What to produce: Your task is to give the listing below back word for word, pictures excluded.

Available data:
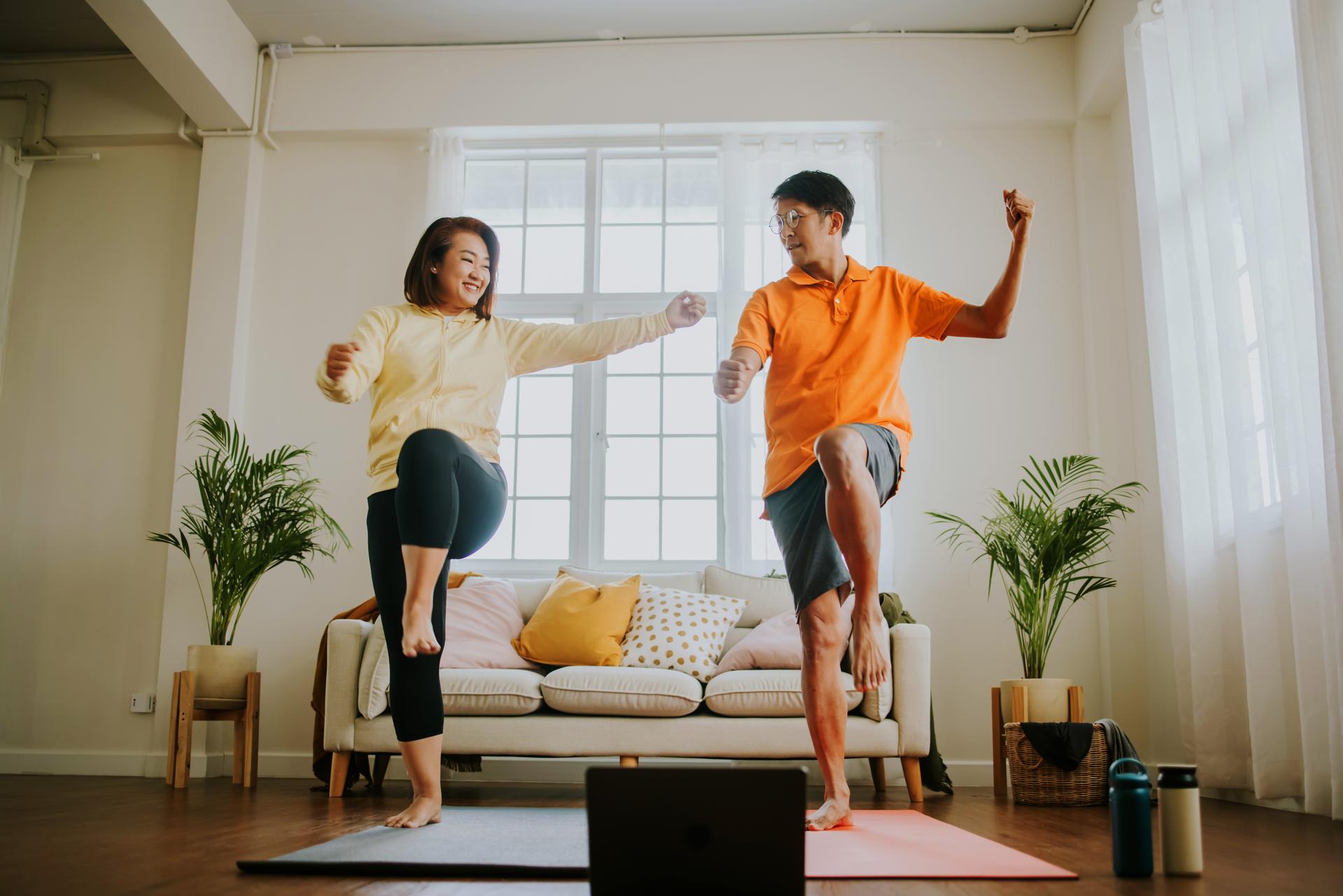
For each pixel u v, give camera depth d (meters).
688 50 5.09
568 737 3.47
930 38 5.02
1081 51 4.88
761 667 3.73
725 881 1.12
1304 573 3.00
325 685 3.99
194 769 4.51
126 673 4.79
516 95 5.10
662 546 4.95
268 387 4.96
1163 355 4.06
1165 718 4.26
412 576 1.97
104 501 4.95
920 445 4.76
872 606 2.03
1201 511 3.71
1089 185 4.85
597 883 1.13
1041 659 3.90
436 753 2.23
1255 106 3.26
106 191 5.22
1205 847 2.24
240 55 5.00
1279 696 3.22
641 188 5.24
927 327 2.31
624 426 5.05
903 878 1.67
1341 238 2.74
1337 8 2.80
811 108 5.00
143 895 1.51
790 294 2.36
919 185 5.02
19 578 4.89
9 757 4.73
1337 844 2.30
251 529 4.33
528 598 4.26
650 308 5.13
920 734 3.47
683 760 4.34
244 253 5.01
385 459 2.17
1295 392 3.09
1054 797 3.37
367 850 1.86
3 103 5.17
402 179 5.16
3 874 1.74
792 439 2.26
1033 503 4.45
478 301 2.36
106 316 5.11
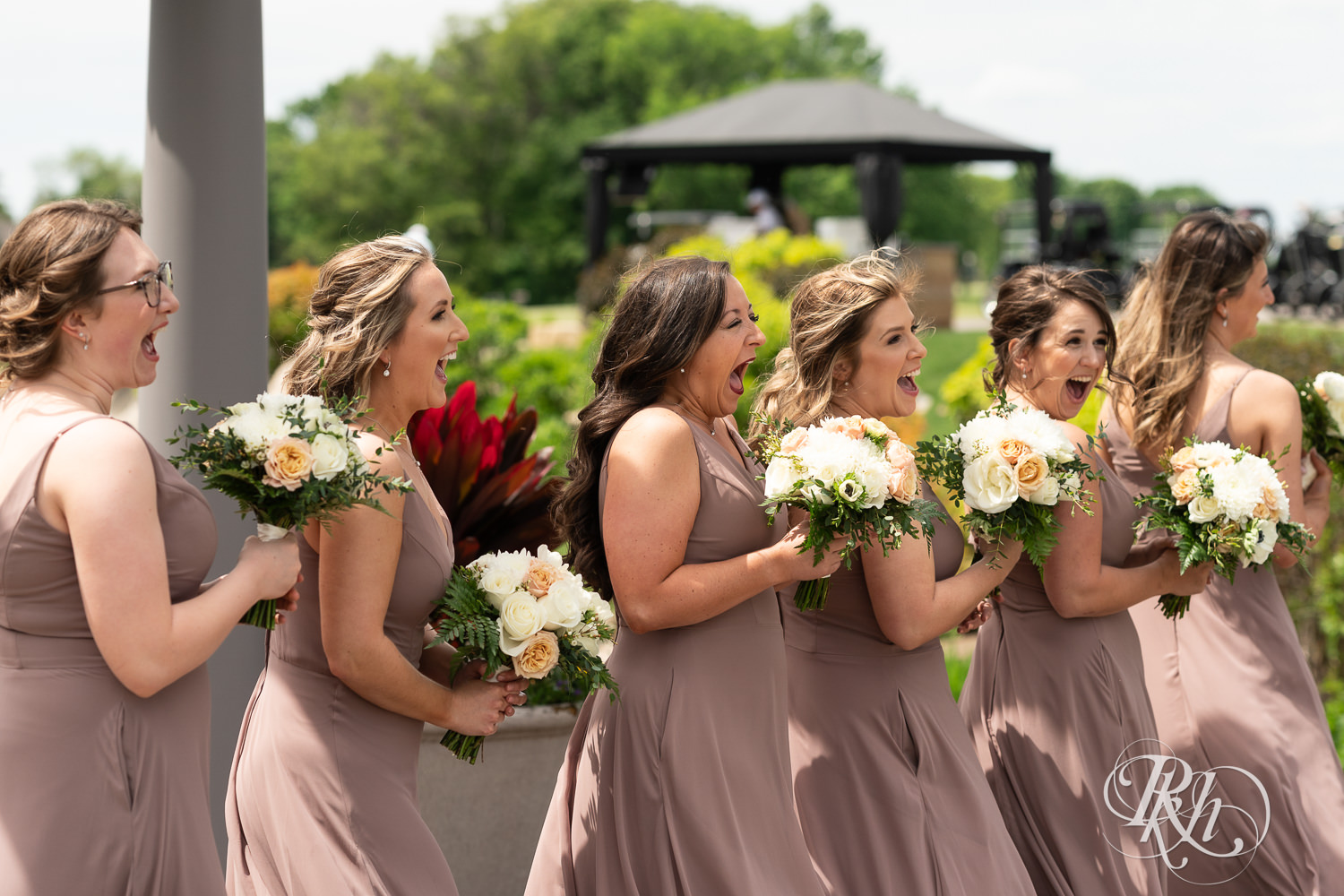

Exercise answer:
For each pixel u v, give camera depth d (meters).
688 50 5.09
568 737 3.47
930 38 5.02
1081 51 4.88
761 667 3.73
725 881 1.12
1304 573 3.00
325 685 3.99
194 769 4.51
126 673 4.79
516 95 5.10
662 546 4.95
268 387 4.96
1163 355 4.06
1165 718 4.26
412 576 1.97
104 501 4.95
920 445 4.76
872 606 2.03
1201 511 3.71
1089 185 4.85
597 883 1.13
1041 659 3.90
436 753 2.23
1255 106 3.26
106 191 5.22
1205 847 2.24
240 55 5.00
1279 696 3.22
641 188 5.24
927 327 2.31
624 426 5.05
903 878 1.67
1341 238 2.74
1337 8 2.80
811 108 5.00
143 895 1.51
790 294 2.36
919 185 5.02
19 578 4.89
9 757 4.73
1337 844 2.30
251 529 4.33
528 598 4.26
650 308 5.13
920 734 3.47
683 760 4.34
244 253 5.01
385 459 2.17
1295 392 3.09
1054 797 3.37
367 850 1.86
3 103 5.17
402 179 5.16
3 874 1.74
792 439 2.26
1033 503 4.45
478 301 2.36
106 316 5.11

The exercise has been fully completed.